Mitchell: I thought the cage-fighting episode was pretty cool, just as far as the spectacle goes. I thought Episode 8, “Game Ogre,” was a very well done episode. It was just a very well-told story. I don’t watch many of them. I tend to choose which ones I watch, based wanting to see how something in particular went. I try not to watch them. I’d rather think from the inside than the outside, and when I watch them, it builds up the part of your brain that looks at it from the outside. I try to keep that part of the brain quiet. And, there have been some really fun things to do. Playing with that huge gun, in the “Game Ogre” episode, was cool. The props are really neat, like the swords and knives and morningstars in the cage-fighting episode. The prop department on this show makes some amazing stuff. They make some really cool spaces to play in and objects to play with.

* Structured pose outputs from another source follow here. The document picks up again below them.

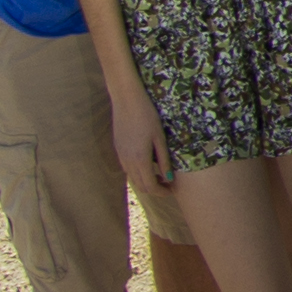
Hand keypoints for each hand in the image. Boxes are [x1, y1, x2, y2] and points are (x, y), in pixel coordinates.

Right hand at [106, 79, 171, 193]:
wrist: (126, 99)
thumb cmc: (147, 115)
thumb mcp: (159, 138)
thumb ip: (163, 160)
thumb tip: (170, 178)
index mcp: (139, 159)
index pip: (150, 186)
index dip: (162, 192)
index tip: (173, 190)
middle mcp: (127, 161)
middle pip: (140, 186)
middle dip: (155, 189)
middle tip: (169, 185)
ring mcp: (120, 155)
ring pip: (133, 178)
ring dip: (146, 181)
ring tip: (161, 176)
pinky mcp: (118, 148)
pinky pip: (128, 168)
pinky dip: (139, 173)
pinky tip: (148, 165)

Since you have already been renewed for Season 2, are you looking forward to getting to explore this character further? Are there things that you’d like to see him get to do?
Mitchell: My main thing is that I don’t want to lose touch with the dangerous side of Monroe. I would like to see Monroe put into a position where he has to use his strength and he’s cornered. I don’t want him to lose the dangerous side of himself. Other than that, I feel like the writers are giving me really fun stuff to do and I love where the stories are going. I think the introduction of Rosalee is really great. Bree Turner is just fantastic. She’s great to work with. We have a good time. So, I like where it’s going. I just want to make sure that we don’t lose touch with the violent inner nature.
Do you typically find yourself drawn to characters who are more than just the average guy?
Mitchell: Yeah, I play outsiders. That’s just the way it’s gone for me, and I think that’s fantastic. I like it because I’ve always been interested in how the other guy thinks. I want to know what’s going on in his head. You see people on the street, talking to themselves, and you’re like, “What are they talking about?” I’m interested in that. Even people that are speaking in tongues are interesting. What’s going on there? What’s channeling through there? I’m definitely interested in that. When I was in college, I said, “In Sam Shepard’s world, I am the main guy. But, in the normal world, I am the other guy.” It requires a certain kind of world for me to live in, as the main guy. The fun thing about Monroe is that he could really go anywhere. He is a complex dude.
Mitchell: Yeah, there was a moment where I was like, “Okay, I’m going to go for it.” The first play I ever did – ironically, now that I’m on Grimm – I played Hansel in Hansel & Gretel, in the third grade. That’s a little funny twist. But, I just kept doing it. When you’re young and you do something, and adults pat you on the back and say, “Hey, good job, kid!,” you tend to keep doing it. So, I kept having fun and I kept doing it and I kept getting put in plays. It was something that I did for fun and I enjoyed. There wasn’t a lightning bolt moment where I was like, “I’m going to do this.” I just kept doing it in high school and I kept doing it in college, and sometime in college, I was like, “Well, I’m going to go to New York and go to grad school.” It just seemed like a natural extension of the direction I had already been going in.